Todas as homenagens estão centradas na figura de Dom Luis Gonzaga Fernandes, o inspirador post mortem do Prêmio, a senha para a construção de uma sociedade nova, estruturada em valores de Justiça, Fraternidade, Paz. O Prêmio Dom Luis Gonzaga Fernandes não é um prêmio confessional. Embora tenha o nome de um bispo, trata-se de um bispo ecumênico que sempre manteve relações fraternas e de diálogo com as mais diversas confissões religiosas e, também, com pessoas, grupos e instituições do mundo laico, acima de definições ou rótulos.

O cenário da entrega do Prêmio deve ser sempre este: o Salão São Thiago do Palácio Anchieta. O Palácio Anchieta tem história. Foi - em sua origem - casa de fomento da educação, cultura, humanidade e elevação do espírito a Deus. Agora, com sua restauração e abertura para eventos culturais e cívicos, retoma sua nobre destinação. Não há, pois, espaço mais digno para a entrega do Prêmio Dom Luis Gonzaga Fernandes do que este Palácio, que abriga e reverencia ossos do Padre José de Anchieta.

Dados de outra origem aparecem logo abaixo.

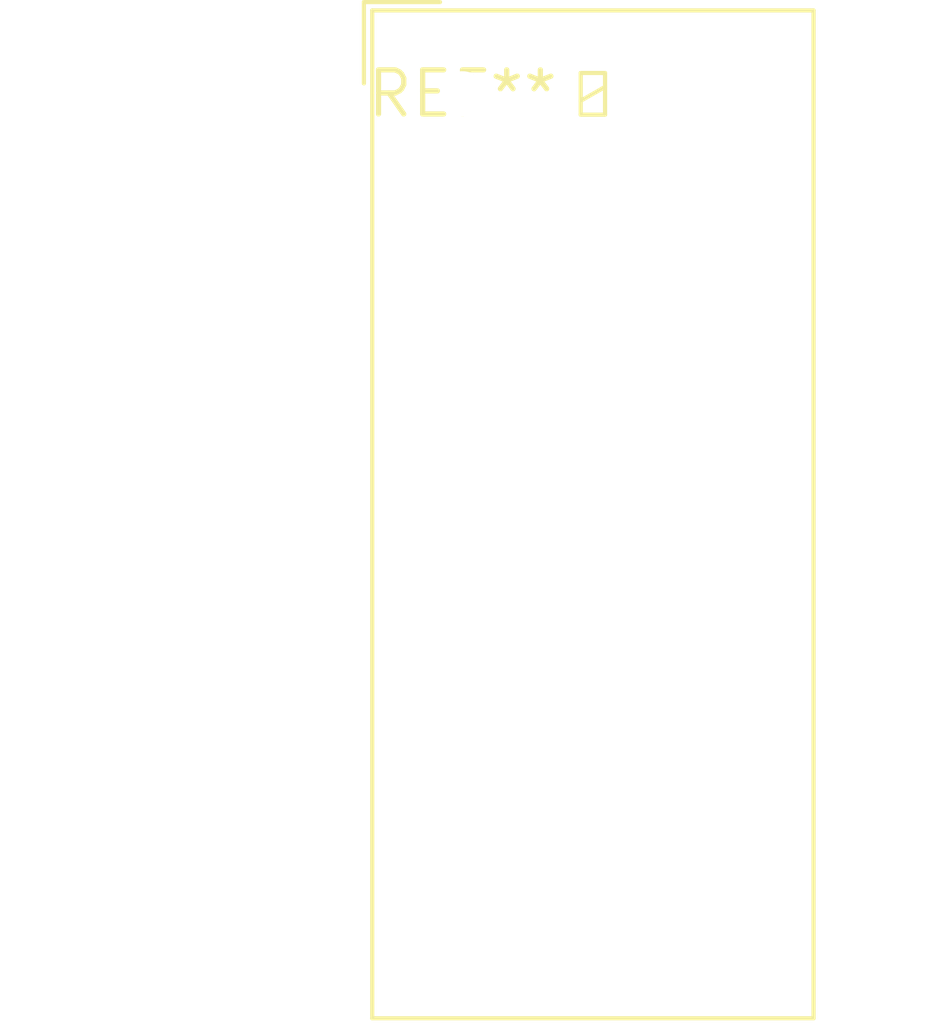
<source format=kicad_pcb>
(kicad_pcb (version 20240108) (generator pcbnew)

  (general
    (thickness 1.6)
  )

  (paper "A4")
  (layers
    (0 "F.Cu" signal)
    (31 "B.Cu" signal)
    (32 "B.Adhes" user "B.Adhesive")
    (33 "F.Adhes" user "F.Adhesive")
    (34 "B.Paste" user)
    (35 "F.Paste" user)
    (36 "B.SilkS" user "B.Silkscreen")
    (37 "F.SilkS" user "F.Silkscreen")
    (38 "B.Mask" user)
    (39 "F.Mask" user)
    (40 "Dwgs.User" user "User.Drawings")
    (41 "Cmts.User" user "User.Comments")
    (42 "Eco1.User" user "User.Eco1")
    (43 "Eco2.User" user "User.Eco2")
    (44 "Edge.Cuts" user)
    (45 "Margin" user)
    (46 "B.CrtYd" user "B.Courtyard")
    (47 "F.CrtYd" user "F.Courtyard")
    (48 "B.Fab" user)
    (49 "F.Fab" user)
    (50 "User.1" user)
    (51 "User.2" user)
    (52 "User.3" user)
    (53 "User.4" user)
    (54 "User.5" user)
    (55 "User.6" user)
    (56 "User.7" user)
    (57 "User.8" user)
    (58 "User.9" user)
  )

  (setup
    (pad_to_mask_clearance 0)
    (pcbplotparams
      (layerselection 0x00010fc_ffffffff)
      (plot_on_all_layers_selection 0x0000000_00000000)
      (disableapertmacros false)
      (usegerberextensions false)
      (usegerberattributes false)
      (usegerberadvancedattributes false)
      (creategerberjobfile false)
      (dashed_line_dash_ratio 12.000000)
      (dashed_line_gap_ratio 3.000000)
      (svgprecision 4)
      (plotframeref false)
      (viasonmask false)
      (mode 1)
      (useauxorigin false)
      (hpglpennumber 1)
      (hpglpenspeed 20)
      (hpglpendiameter 15.000000)
      (dxfpolygonmode false)
      (dxfimperialunits false)
      (dxfusepcbnewfont false)
      (psnegative false)
      (psa4output false)
      (plotreference false)
      (plotvalue false)
      (plotinvisibletext false)
      (sketchpadsonfab false)
      (subtractmaskfromsilk false)
      (outputformat 1)
      (mirror false)
      (drillshape 1)
      (scaleselection 1)
      (outputdirectory "")
    )
  )

  (net 0 "")

  (footprint "Relay_SPDT_Omron_G2RL-1" (layer "F.Cu") (at 0 0))

)

</source>
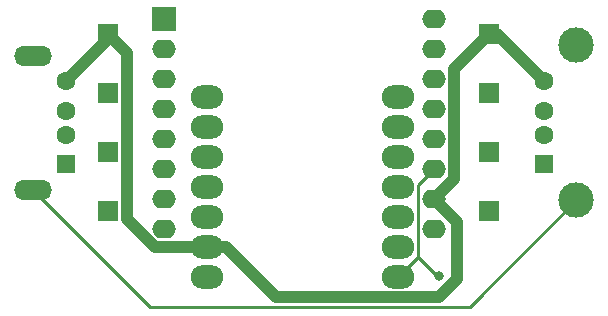
<source format=gbr>
%TF.GenerationSoftware,KiCad,Pcbnew,7.0.5-7.0.5~ubuntu22.04.1*%
%TF.CreationDate,2023-06-17T08:47:51-06:00*%
%TF.ProjectId,smart-usb,736d6172-742d-4757-9362-2e6b69636164,rev?*%
%TF.SameCoordinates,Original*%
%TF.FileFunction,Copper,L2,Bot*%
%TF.FilePolarity,Positive*%
%FSLAX46Y46*%
G04 Gerber Fmt 4.6, Leading zero omitted, Abs format (unit mm)*
G04 Created by KiCad (PCBNEW 7.0.5-7.0.5~ubuntu22.04.1) date 2023-06-17 08:47:51*
%MOMM*%
%LPD*%
G01*
G04 APERTURE LIST*
%TA.AperFunction,ComponentPad*%
%ADD10R,1.700000X1.700000*%
%TD*%
%TA.AperFunction,ComponentPad*%
%ADD11O,2.748280X1.998980*%
%TD*%
%TA.AperFunction,ComponentPad*%
%ADD12R,1.500000X1.600000*%
%TD*%
%TA.AperFunction,ComponentPad*%
%ADD13C,1.600000*%
%TD*%
%TA.AperFunction,ComponentPad*%
%ADD14C,3.000000*%
%TD*%
%TA.AperFunction,ComponentPad*%
%ADD15O,3.200000X1.700000*%
%TD*%
%TA.AperFunction,ComponentPad*%
%ADD16R,2.000000X2.000000*%
%TD*%
%TA.AperFunction,ComponentPad*%
%ADD17O,2.000000X1.600000*%
%TD*%
%TA.AperFunction,ViaPad*%
%ADD18C,0.800000*%
%TD*%
%TA.AperFunction,Conductor*%
%ADD19C,0.250000*%
%TD*%
%TA.AperFunction,Conductor*%
%ADD20C,1.000000*%
%TD*%
G04 APERTURE END LIST*
D10*
%TO.P,J10,1,Pin_1*%
%TO.N,GND*%
X158000000Y-55000000D03*
%TD*%
D11*
%TO.P,U1,1,PA02_A0_D0*%
%TO.N,Net-(U1-PA02_A0_D0)*%
X150250000Y-75567820D03*
%TO.P,U1,2,PA4_A1_D1*%
%TO.N,unconnected-(U1-PA4_A1_D1-Pad2)*%
X150250000Y-73027820D03*
%TO.P,U1,3,PA10_A2_D2*%
%TO.N,unconnected-(U1-PA10_A2_D2-Pad3)*%
X150250000Y-70487820D03*
%TO.P,U1,4,PA11_A3_D3*%
%TO.N,unconnected-(U1-PA11_A3_D3-Pad4)*%
X150250000Y-67947820D03*
%TO.P,U1,5,PA8_A4_D4_SDA*%
%TO.N,unconnected-(U1-PA8_A4_D4_SDA-Pad5)*%
X150250000Y-65407820D03*
%TO.P,U1,6,PA9_A5_D5_SCL*%
%TO.N,unconnected-(U1-PA9_A5_D5_SCL-Pad6)*%
X150250000Y-62867820D03*
%TO.P,U1,7,PB08_A6_D6_TX*%
%TO.N,unconnected-(U1-PB08_A6_D6_TX-Pad7)*%
X150250000Y-60327820D03*
%TO.P,U1,8,PB09_A7_D7_RX*%
%TO.N,unconnected-(U1-PB09_A7_D7_RX-Pad8)*%
X134085440Y-60327820D03*
%TO.P,U1,9,PA7_A8_D8_SCK*%
%TO.N,unconnected-(U1-PA7_A8_D8_SCK-Pad9)*%
X134085440Y-62867820D03*
%TO.P,U1,10,PA5_A9_D9_MISO*%
%TO.N,unconnected-(U1-PA5_A9_D9_MISO-Pad10)*%
X134085440Y-65407820D03*
%TO.P,U1,11,PA6_A10_D10_MOSI*%
%TO.N,unconnected-(U1-PA6_A10_D10_MOSI-Pad11)*%
X134085440Y-67947820D03*
%TO.P,U1,12,3V3*%
%TO.N,unconnected-(U1-3V3-Pad12)*%
X134085440Y-70487820D03*
%TO.P,U1,13,GND*%
%TO.N,GND*%
X134085440Y-73027820D03*
%TO.P,U1,14,5V*%
%TO.N,Net-(J1-VBUS)*%
X134085440Y-75567820D03*
%TD*%
D10*
%TO.P,J4,1,Pin_1*%
%TO.N,Net-(J1-D-)*%
X125750000Y-65000000D03*
%TD*%
%TO.P,J8,1,Pin_1*%
%TO.N,Net-(J1-D-)*%
X158000000Y-65000000D03*
%TD*%
D12*
%TO.P,J2,1,VBUS*%
%TO.N,Net-(J2-VBUS)*%
X162640000Y-66000000D03*
D13*
%TO.P,J2,2,D-*%
%TO.N,Net-(J1-D-)*%
X162640000Y-63500000D03*
%TO.P,J2,3,D+*%
%TO.N,Net-(J1-D+)*%
X162640000Y-61500000D03*
%TO.P,J2,4,GND*%
%TO.N,GND*%
X162640000Y-59000000D03*
D14*
%TO.P,J2,5,Shield*%
%TO.N,Net-(J1-Shield)*%
X165350000Y-69070000D03*
X165350000Y-55930000D03*
%TD*%
D10*
%TO.P,J6,1,Pin_1*%
%TO.N,GND*%
X125750000Y-55000000D03*
%TD*%
%TO.P,J7,1,Pin_1*%
%TO.N,Net-(J2-VBUS)*%
X158000000Y-70000000D03*
%TD*%
%TO.P,J3,1,Pin_1*%
%TO.N,Net-(J1-VBUS)*%
X125750000Y-70000000D03*
%TD*%
D12*
%TO.P,J1,1,VBUS*%
%TO.N,Net-(J1-VBUS)*%
X122150000Y-66000000D03*
D13*
%TO.P,J1,2,D-*%
%TO.N,Net-(J1-D-)*%
X122150000Y-63500000D03*
%TO.P,J1,3,D+*%
%TO.N,Net-(J1-D+)*%
X122150000Y-61500000D03*
%TO.P,J1,4,GND*%
%TO.N,GND*%
X122150000Y-59000000D03*
D15*
%TO.P,J1,5,Shield*%
%TO.N,Net-(J1-Shield)*%
X119400000Y-68200000D03*
X119400000Y-56800000D03*
%TD*%
D10*
%TO.P,J9,1,Pin_1*%
%TO.N,Net-(J1-D+)*%
X158000000Y-60000000D03*
%TD*%
D16*
%TO.P,U3,1,~{RST}*%
%TO.N,unconnected-(U3-~{RST}-Pad1)*%
X130473120Y-53720000D03*
D17*
%TO.P,U3,2,A0*%
%TO.N,unconnected-(U3-A0-Pad2)*%
X130473120Y-56260000D03*
%TO.P,U3,3,D0*%
%TO.N,unconnected-(U3-D0-Pad3)*%
X130473120Y-58800000D03*
%TO.P,U3,4,SCK/D5*%
%TO.N,unconnected-(U3-SCK{slash}D5-Pad4)*%
X130473120Y-61340000D03*
%TO.P,U3,5,MISO/D6*%
%TO.N,unconnected-(U3-MISO{slash}D6-Pad5)*%
X130473120Y-63880000D03*
%TO.P,U3,6,MOSI/D7*%
%TO.N,unconnected-(U3-MOSI{slash}D7-Pad6)*%
X130473120Y-66420000D03*
%TO.P,U3,7,CS/D8*%
%TO.N,unconnected-(U3-CS{slash}D8-Pad7)*%
X130473120Y-68960000D03*
%TO.P,U3,8,3V3*%
%TO.N,unconnected-(U3-3V3-Pad8)*%
X130473120Y-71500000D03*
%TO.P,U3,9,5V*%
%TO.N,Net-(J1-VBUS)*%
X153333120Y-71500000D03*
%TO.P,U3,10,GND*%
%TO.N,GND*%
X153333120Y-68960000D03*
%TO.P,U3,11,D4*%
%TO.N,Net-(U1-PA02_A0_D0)*%
X153333120Y-66420000D03*
%TO.P,U3,12,D3*%
%TO.N,unconnected-(U3-D3-Pad12)*%
X153333120Y-63880000D03*
%TO.P,U3,13,SDA/D2*%
%TO.N,unconnected-(U3-SDA{slash}D2-Pad13)*%
X153333120Y-61340000D03*
%TO.P,U3,14,SCL/D1*%
%TO.N,unconnected-(U3-SCL{slash}D1-Pad14)*%
X153333120Y-58800000D03*
%TO.P,U3,15,RX*%
%TO.N,unconnected-(U3-RX-Pad15)*%
X153333120Y-56260000D03*
%TO.P,U3,16,TX*%
%TO.N,unconnected-(U3-TX-Pad16)*%
X153333120Y-53720000D03*
%TD*%
D10*
%TO.P,J5,1,Pin_1*%
%TO.N,Net-(J1-D+)*%
X125750000Y-60000000D03*
%TD*%
D18*
%TO.N,Net-(U1-PA02_A0_D0)*%
X153750000Y-75500000D03*
%TO.N,GND*%
X155250000Y-75000000D03*
%TD*%
D19*
%TO.N,Net-(J1-Shield)*%
X165350000Y-69070000D02*
X156327690Y-78092310D01*
X156327690Y-78092310D02*
X129292310Y-78092310D01*
X129292310Y-78092310D02*
X119400000Y-68200000D01*
%TO.N,Net-(U1-PA02_A0_D0)*%
X153580460Y-75500000D02*
X153750000Y-75500000D01*
X151949140Y-73868680D02*
X153580460Y-75500000D01*
X150250000Y-75567820D02*
X151949140Y-73868680D01*
X151949140Y-73868680D02*
X151949140Y-67803980D01*
X151949140Y-67803980D02*
X153333120Y-66420000D01*
D20*
%TO.N,GND*%
X152982690Y-77267310D02*
X153000000Y-77250000D01*
X152982690Y-77267310D02*
X139949770Y-77267310D01*
X139949770Y-77267310D02*
X135710280Y-73027820D01*
X153750000Y-77250000D02*
X155250000Y-75750000D01*
X127300000Y-70648200D02*
X127300000Y-56550000D01*
X153000000Y-77250000D02*
X153750000Y-77250000D01*
X129679620Y-73027820D02*
X127300000Y-70648200D01*
X125750000Y-55400000D02*
X122150000Y-59000000D01*
X135710280Y-73027820D02*
X134085440Y-73027820D01*
X153333120Y-68960000D02*
X155250000Y-70876880D01*
X155250000Y-75750000D02*
X155250000Y-75000000D01*
X125750000Y-55000000D02*
X125750000Y-55400000D01*
X127300000Y-56550000D02*
X125750000Y-55000000D01*
X155033120Y-67260000D02*
X155033120Y-57966880D01*
X155033120Y-57966880D02*
X158000000Y-55000000D01*
X158640000Y-55000000D02*
X162640000Y-59000000D01*
X155250000Y-70876880D02*
X155250000Y-75000000D01*
X134085440Y-73027820D02*
X129679620Y-73027820D01*
X153333120Y-68960000D02*
X155033120Y-67260000D01*
X158000000Y-55000000D02*
X158640000Y-55000000D01*
%TD*%
M02*

</source>
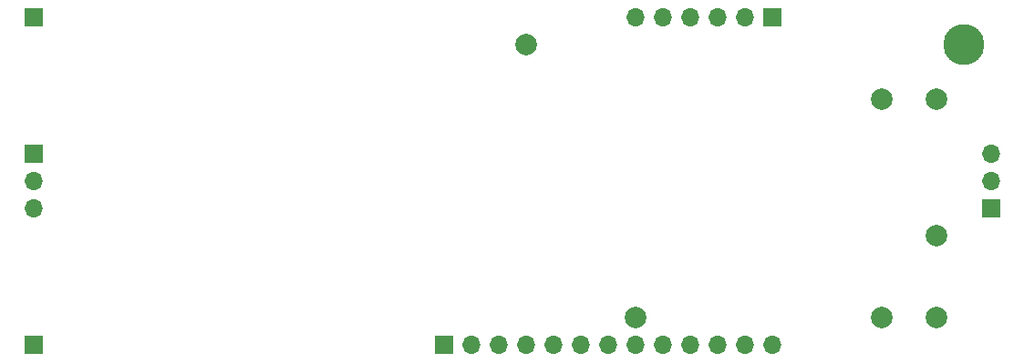
<source format=gbr>
%TF.SameCoordinates,Original*%
%TF.FileFunction,Soldermask,Bot*%
%TF.FilePolarity,Negative*%
%FSLAX46Y46*%
G04 Gerber Fmt 4.6, Leading zero omitted, Abs format (unit mm)*
G04 Created by KiCad (PCBNEW (7.0.0)) date 2023-11-17 04:09:28*
%MOMM*%
%LPD*%
G01*
G04 APERTURE LIST*
%ADD10R,1.700000X1.700000*%
%ADD11O,1.700000X1.700000*%
%ADD12C,2.000000*%
%ADD13C,2.600000*%
%ADD14C,3.800000*%
G04 APERTURE END LIST*
D10*
%TO.C,J5*%
X83819999Y-60959999D03*
%TD*%
%TO.C,J6*%
X83819999Y-91439999D03*
%TD*%
%TO.C,J1*%
X121919999Y-91439999D03*
D11*
X124459999Y-91439999D03*
X126999999Y-91439999D03*
X129539999Y-91439999D03*
X132079999Y-91439999D03*
X134619999Y-91439999D03*
X137159999Y-91439999D03*
X139699999Y-91439999D03*
X142239999Y-91439999D03*
X144779999Y-91439999D03*
X147319999Y-91439999D03*
X149859999Y-91439999D03*
X152399999Y-91439999D03*
%TD*%
D12*
%TO.C,TP6*%
X162560000Y-68580000D03*
%TD*%
D10*
%TO.C,J3*%
X152399999Y-60959999D03*
D11*
X149859999Y-60959999D03*
X147319999Y-60959999D03*
X144779999Y-60959999D03*
X142239999Y-60959999D03*
X139699999Y-60959999D03*
%TD*%
D12*
%TO.C,TP5*%
X139700000Y-88900000D03*
%TD*%
D13*
%TO.C,H1*%
X170180000Y-63500000D03*
D14*
X170180000Y-63500000D03*
%TD*%
D12*
%TO.C,TP3*%
X167640000Y-88900000D03*
%TD*%
D10*
%TO.C,J2*%
X172719999Y-78739999D03*
D11*
X172719999Y-76199999D03*
X172719999Y-73659999D03*
%TD*%
D12*
%TO.C,TP1*%
X129540000Y-63500000D03*
%TD*%
%TO.C,TP4*%
X162560000Y-88900000D03*
%TD*%
%TO.C,TP2*%
X167640000Y-81280000D03*
%TD*%
%TO.C,TP7*%
X167640000Y-68580000D03*
%TD*%
D10*
%TO.C,J4*%
X83819999Y-73659999D03*
D11*
X83819999Y-76199999D03*
X83819999Y-78739999D03*
%TD*%
M02*

</source>
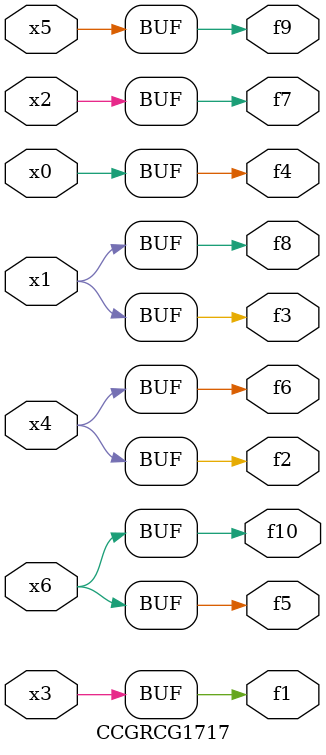
<source format=v>
module CCGRCG1717(
	input x0, x1, x2, x3, x4, x5, x6,
	output f1, f2, f3, f4, f5, f6, f7, f8, f9, f10
);
	assign f1 = x3;
	assign f2 = x4;
	assign f3 = x1;
	assign f4 = x0;
	assign f5 = x6;
	assign f6 = x4;
	assign f7 = x2;
	assign f8 = x1;
	assign f9 = x5;
	assign f10 = x6;
endmodule

</source>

Perenidade do Prêmio - Para falar sobre este ponto, o mais indicado é que seja uma pessoa da sociedade civil, como é meu caso, e não alguém do Governo. Se alguém do Governo fala que o prêmio deve continuar, este apelo pode parecer um gesto de vaidade. Se o Governador, por exemplo, fala isto, pode ser interpretado que, na sua fala, o que ele quer, realmente é que uma iniciativa dele prossiga.

Assim, como membro da sociedade civil e com a certeza de que interpreto os sentimentos da sociedade civil, proclamo: a entrega anual do Prêmio Dom Luis Gonzaga Fernandes não é obra de Governo, não é obra de um Governo, muito menos, não pertence ao Governador Paulo Hartung, é política de Estado.

De poucos prêmios sabemos quem foi o criador: o Nobel (Alfred Nobel), o Pulitzer (Joseph Pulitzer) são exceções. Mesmo prêmios famosos são concedidos anualmente, sem que se tenha notícia de seus idealizadores: Grande Prêmio do Cinema Brasileiro, Prêmio Sanitarista do Brasil, Prêmio Grammy, Prêmio Goncourt, Prêmio Roquette Pinto, Prêmio Juca Pato, Prêmio Jabuti, Prêmio Dom Hélder Câmara.

Os governos passam, o Estado permanece. A outorga do Prêmio Dom Luis deve, doravante, integrar o calendário cívico do nosso Estado, pelos tempos que virão. É um prêmio destinado a ser perene e ecumênico, é um prêmio pedagógico, que engrandece o Espírito Santo.